## [Written task]
The full listing, word for word and free of images, is the expected result.

## [Excerpted records]
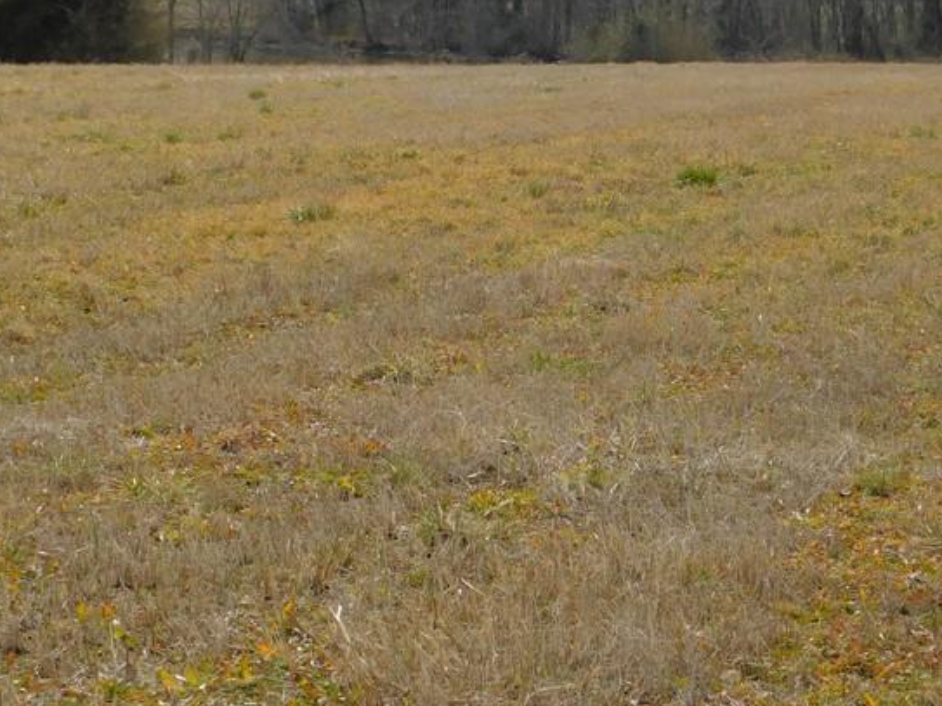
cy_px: 95
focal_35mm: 134
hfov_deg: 14.7
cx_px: 505
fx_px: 3646
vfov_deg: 11.0
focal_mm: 12.6
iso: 125
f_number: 4.3
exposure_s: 1/800
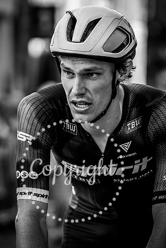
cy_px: 124
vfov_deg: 8.6
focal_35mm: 239
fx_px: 1649
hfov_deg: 5.8
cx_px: 100
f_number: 4
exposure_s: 1/1000
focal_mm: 159
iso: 640
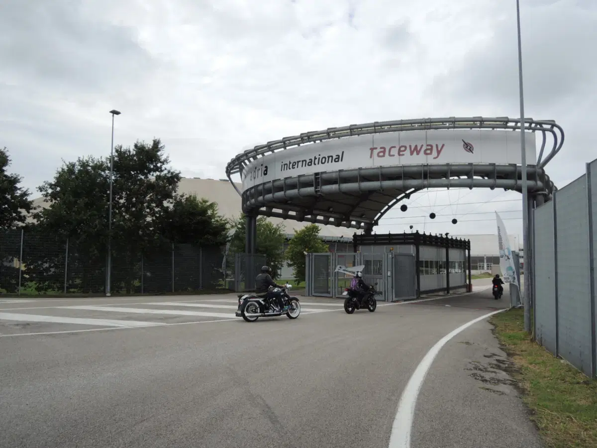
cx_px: 298
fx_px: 414
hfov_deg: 71.6
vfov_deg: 56.8
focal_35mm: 24
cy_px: 224
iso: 100
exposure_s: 1/1250
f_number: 2.8
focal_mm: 4.3
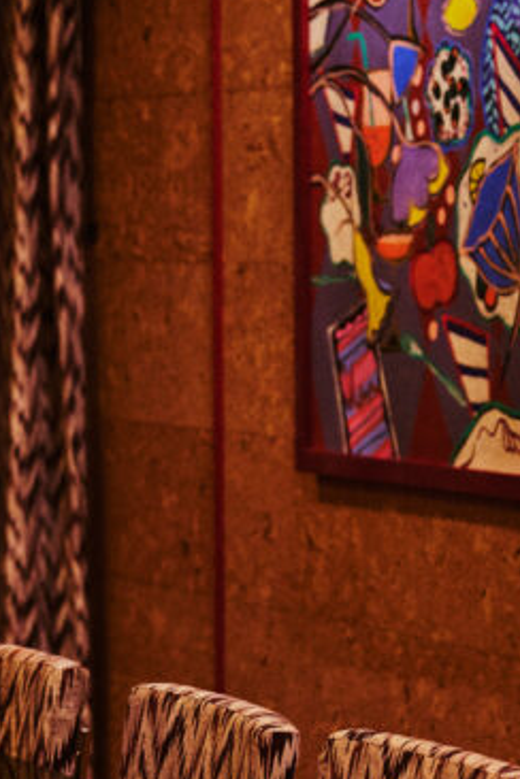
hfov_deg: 7.0
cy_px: 670
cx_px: -14
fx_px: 4246
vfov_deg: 10.4
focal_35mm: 196
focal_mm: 70
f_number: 3.2
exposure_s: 1/50
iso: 1600
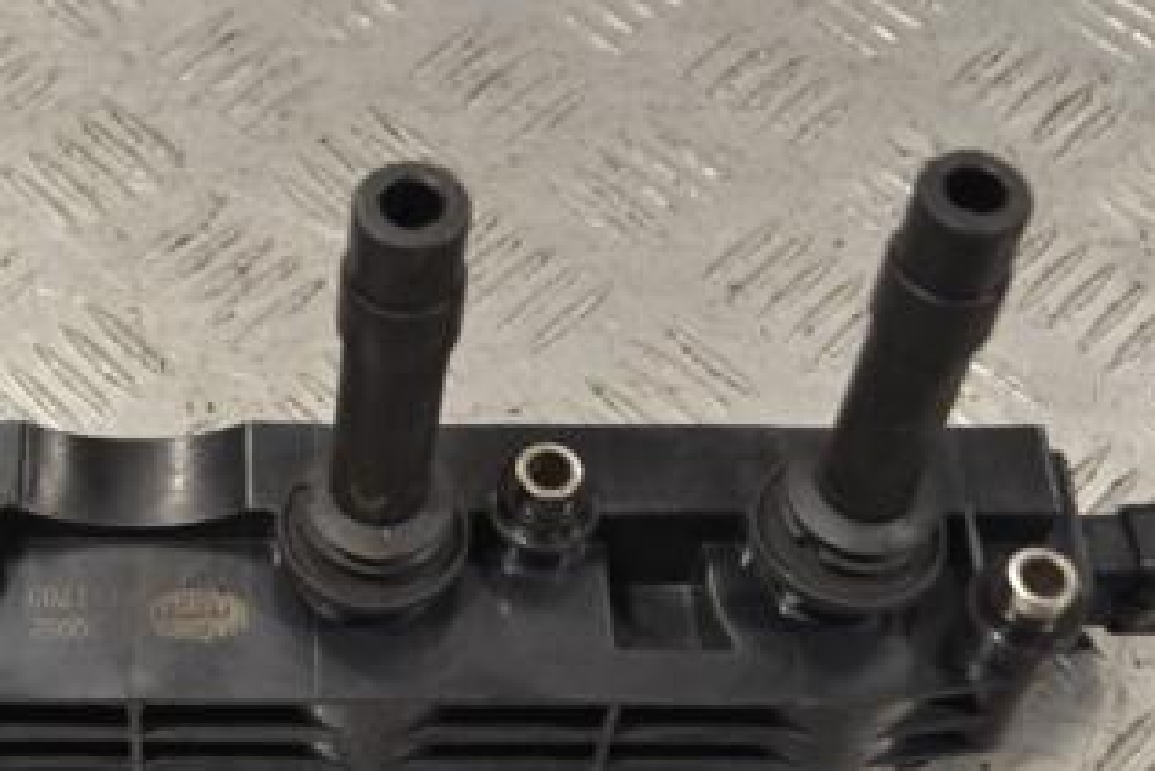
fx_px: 2375
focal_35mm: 74
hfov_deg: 26.6
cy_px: 373
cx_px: 161
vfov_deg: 18.4
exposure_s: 1/100
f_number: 5
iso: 400
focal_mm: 26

## [Task result]
cy_px: 95
focal_35mm: 134
hfov_deg: 14.7
cx_px: 505
fx_px: 3646
vfov_deg: 11.0
focal_mm: 12.6
iso: 125
f_number: 4.3
exposure_s: 1/800
cy_px: 124
vfov_deg: 8.6
focal_35mm: 239
fx_px: 1649
hfov_deg: 5.8
cx_px: 100
f_number: 4
exposure_s: 1/1000
focal_mm: 159
iso: 640
cx_px: 298
fx_px: 414
hfov_deg: 71.6
vfov_deg: 56.8
focal_35mm: 24
cy_px: 224
iso: 100
exposure_s: 1/1250
f_number: 2.8
focal_mm: 4.3
hfov_deg: 7.0
cy_px: 670
cx_px: -14
fx_px: 4246
vfov_deg: 10.4
focal_35mm: 196
focal_mm: 70
f_number: 3.2
exposure_s: 1/50
iso: 1600
fx_px: 2375
focal_35mm: 74
hfov_deg: 26.6
cy_px: 373
cx_px: 161
vfov_deg: 18.4
exposure_s: 1/100
f_number: 5
iso: 400
focal_mm: 26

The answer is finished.